→ TO DO
Within the listing below, the lines to output run from the one containing "neck: (367, 200)" through the one containing "root of tail: (122, 112)"; copy them exactly and nothing else.

→ THE RECORDS
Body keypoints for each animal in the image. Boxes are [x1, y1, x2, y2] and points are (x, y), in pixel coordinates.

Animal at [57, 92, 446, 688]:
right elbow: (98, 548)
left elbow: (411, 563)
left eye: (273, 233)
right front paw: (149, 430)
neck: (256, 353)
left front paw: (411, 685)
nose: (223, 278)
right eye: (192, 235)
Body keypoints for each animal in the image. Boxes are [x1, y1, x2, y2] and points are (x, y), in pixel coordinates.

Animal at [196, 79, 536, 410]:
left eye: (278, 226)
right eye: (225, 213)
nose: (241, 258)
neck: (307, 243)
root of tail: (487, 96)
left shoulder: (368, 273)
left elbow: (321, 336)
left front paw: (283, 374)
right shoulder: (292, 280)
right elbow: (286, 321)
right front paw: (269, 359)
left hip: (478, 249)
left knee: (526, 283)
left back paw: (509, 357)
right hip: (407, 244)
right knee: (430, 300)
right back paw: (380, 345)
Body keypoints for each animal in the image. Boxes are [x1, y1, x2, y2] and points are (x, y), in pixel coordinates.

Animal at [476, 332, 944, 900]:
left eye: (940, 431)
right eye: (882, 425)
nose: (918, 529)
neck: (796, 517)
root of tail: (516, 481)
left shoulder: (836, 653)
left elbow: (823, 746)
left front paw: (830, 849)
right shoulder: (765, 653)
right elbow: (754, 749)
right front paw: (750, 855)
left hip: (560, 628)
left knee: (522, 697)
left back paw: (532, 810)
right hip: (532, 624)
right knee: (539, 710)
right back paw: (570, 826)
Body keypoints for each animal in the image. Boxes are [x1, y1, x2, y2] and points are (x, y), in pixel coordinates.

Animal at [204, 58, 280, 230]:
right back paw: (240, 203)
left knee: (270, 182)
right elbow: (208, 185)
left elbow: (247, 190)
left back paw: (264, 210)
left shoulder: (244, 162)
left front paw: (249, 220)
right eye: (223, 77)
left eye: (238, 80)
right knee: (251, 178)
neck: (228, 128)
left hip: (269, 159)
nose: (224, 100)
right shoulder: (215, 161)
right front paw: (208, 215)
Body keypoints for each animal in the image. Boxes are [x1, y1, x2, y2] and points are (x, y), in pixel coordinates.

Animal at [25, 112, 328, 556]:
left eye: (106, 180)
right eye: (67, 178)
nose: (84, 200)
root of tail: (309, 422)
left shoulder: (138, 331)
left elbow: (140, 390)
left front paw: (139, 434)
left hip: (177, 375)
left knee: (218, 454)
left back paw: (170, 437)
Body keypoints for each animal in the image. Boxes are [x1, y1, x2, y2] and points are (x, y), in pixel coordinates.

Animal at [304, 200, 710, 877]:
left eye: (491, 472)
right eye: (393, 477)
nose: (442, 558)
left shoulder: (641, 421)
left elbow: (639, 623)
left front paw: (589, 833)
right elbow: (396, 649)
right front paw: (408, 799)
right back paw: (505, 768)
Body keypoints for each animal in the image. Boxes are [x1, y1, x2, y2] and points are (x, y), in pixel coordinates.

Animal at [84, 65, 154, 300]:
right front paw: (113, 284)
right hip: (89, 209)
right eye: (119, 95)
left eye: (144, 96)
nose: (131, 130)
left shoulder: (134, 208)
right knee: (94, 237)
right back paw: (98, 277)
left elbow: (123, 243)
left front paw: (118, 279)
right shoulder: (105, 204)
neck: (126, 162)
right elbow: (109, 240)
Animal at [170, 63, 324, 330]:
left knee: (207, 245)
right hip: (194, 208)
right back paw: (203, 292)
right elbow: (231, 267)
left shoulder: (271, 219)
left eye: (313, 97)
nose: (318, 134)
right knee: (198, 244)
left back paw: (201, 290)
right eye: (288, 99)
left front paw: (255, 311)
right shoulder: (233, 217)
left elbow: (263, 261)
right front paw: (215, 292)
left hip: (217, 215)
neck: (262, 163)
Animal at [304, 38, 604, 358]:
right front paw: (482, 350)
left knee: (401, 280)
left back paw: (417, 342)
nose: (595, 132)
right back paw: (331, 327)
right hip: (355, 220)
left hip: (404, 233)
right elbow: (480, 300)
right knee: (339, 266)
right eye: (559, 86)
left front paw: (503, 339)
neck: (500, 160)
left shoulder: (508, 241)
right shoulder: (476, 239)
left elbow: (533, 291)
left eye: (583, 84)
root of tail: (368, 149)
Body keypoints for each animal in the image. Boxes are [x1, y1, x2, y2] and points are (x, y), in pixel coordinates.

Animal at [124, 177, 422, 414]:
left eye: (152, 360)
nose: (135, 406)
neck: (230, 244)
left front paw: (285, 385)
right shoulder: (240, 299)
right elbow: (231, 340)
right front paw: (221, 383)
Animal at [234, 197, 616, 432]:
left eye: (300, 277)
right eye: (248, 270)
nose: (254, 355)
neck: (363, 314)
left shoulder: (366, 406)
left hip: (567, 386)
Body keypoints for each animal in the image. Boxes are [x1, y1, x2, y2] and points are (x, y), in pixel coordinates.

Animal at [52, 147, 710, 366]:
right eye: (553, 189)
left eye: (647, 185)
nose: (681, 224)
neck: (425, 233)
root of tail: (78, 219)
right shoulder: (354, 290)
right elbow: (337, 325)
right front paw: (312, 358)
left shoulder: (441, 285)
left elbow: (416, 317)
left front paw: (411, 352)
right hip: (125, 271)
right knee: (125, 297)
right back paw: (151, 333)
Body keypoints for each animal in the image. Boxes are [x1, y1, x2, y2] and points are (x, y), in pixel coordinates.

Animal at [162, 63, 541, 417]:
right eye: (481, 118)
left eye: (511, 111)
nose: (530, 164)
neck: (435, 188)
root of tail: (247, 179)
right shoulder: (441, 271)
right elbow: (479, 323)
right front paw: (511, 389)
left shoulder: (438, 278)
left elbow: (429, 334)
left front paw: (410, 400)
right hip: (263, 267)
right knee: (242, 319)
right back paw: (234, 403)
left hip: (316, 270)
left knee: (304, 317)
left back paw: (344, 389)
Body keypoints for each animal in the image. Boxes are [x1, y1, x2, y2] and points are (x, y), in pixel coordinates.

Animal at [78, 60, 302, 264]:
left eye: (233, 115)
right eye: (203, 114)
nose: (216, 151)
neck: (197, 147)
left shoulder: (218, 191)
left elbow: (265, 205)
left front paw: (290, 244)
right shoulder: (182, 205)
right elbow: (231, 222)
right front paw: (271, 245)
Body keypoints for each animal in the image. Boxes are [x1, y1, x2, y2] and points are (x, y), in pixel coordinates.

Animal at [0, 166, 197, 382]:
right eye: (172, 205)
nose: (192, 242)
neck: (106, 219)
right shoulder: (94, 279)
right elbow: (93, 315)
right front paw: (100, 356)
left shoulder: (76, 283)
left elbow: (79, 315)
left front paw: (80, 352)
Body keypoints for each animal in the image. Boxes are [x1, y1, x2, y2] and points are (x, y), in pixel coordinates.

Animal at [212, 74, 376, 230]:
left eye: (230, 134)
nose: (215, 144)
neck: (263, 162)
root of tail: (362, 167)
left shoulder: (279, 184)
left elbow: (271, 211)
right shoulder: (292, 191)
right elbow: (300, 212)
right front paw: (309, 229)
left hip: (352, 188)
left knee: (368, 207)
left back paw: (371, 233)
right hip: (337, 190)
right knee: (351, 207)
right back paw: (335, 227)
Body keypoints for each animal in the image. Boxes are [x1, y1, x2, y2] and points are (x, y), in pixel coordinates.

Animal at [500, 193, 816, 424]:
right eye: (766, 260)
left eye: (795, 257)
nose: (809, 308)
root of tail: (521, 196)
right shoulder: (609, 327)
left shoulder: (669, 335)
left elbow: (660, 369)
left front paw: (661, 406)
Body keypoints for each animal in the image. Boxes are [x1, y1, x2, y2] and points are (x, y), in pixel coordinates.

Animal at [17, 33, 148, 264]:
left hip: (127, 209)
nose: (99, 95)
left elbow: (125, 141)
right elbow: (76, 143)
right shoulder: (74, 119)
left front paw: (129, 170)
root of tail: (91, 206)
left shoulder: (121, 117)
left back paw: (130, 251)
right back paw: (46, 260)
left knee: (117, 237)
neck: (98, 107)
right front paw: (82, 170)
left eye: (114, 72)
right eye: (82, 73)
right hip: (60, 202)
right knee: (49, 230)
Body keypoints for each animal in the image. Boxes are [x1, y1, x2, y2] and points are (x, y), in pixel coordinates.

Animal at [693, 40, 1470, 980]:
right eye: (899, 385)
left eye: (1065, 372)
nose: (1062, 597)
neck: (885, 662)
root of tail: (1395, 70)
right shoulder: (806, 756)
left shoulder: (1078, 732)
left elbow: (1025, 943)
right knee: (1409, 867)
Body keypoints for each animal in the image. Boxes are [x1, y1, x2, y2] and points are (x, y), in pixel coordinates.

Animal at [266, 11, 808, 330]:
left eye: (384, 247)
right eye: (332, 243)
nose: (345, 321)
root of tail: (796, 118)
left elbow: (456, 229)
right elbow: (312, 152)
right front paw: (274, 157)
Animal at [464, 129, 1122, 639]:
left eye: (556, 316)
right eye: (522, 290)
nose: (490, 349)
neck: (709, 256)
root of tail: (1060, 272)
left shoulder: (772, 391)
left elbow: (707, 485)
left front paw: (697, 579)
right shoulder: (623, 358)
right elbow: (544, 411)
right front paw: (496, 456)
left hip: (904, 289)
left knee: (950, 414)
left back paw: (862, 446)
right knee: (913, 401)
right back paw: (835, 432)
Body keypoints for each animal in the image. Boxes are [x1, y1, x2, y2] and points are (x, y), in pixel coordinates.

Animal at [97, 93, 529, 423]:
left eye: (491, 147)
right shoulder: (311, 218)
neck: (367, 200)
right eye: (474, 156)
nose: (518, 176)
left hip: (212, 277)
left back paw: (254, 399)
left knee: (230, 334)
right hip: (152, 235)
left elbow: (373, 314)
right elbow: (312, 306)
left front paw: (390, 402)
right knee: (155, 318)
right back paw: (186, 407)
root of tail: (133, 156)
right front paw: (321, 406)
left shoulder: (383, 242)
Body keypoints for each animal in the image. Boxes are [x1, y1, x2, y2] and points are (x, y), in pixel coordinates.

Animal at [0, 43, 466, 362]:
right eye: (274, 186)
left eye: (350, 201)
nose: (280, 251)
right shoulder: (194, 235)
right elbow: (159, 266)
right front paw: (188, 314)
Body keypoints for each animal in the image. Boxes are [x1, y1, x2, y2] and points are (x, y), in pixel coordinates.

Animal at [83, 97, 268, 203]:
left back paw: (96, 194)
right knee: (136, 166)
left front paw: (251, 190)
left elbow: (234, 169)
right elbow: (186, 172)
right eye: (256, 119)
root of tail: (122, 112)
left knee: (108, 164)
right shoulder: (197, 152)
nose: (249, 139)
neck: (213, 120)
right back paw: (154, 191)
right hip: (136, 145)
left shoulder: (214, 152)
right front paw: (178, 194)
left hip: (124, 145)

→ ANSWER SECTION
neck: (367, 200)
right eye: (474, 156)
nose: (518, 176)
left hip: (212, 277)
left back paw: (254, 399)
left knee: (230, 334)
right hip: (152, 235)
left elbow: (373, 314)
right elbow: (312, 306)
left front paw: (390, 402)
right knee: (155, 318)
right back paw: (186, 407)
root of tail: (133, 156)
right front paw: (321, 406)
left shoulder: (383, 242)
Body keypoints for each animal in the image. Boxes are [x1, y1, x2, y2] and points are (x, y), in pixel coordinates.

Animal at [0, 43, 466, 362]:
right eye: (274, 186)
left eye: (350, 201)
nose: (280, 251)
right shoulder: (194, 235)
right elbow: (159, 266)
right front paw: (188, 314)
Body keypoints for each animal in the image. Boxes are [x1, y1, x2, y2] and points are (x, y), in pixel coordinates.

Animal at [83, 97, 268, 203]:
left back paw: (96, 194)
right knee: (136, 166)
left front paw: (251, 190)
left elbow: (234, 169)
right elbow: (186, 172)
right eye: (256, 119)
root of tail: (122, 112)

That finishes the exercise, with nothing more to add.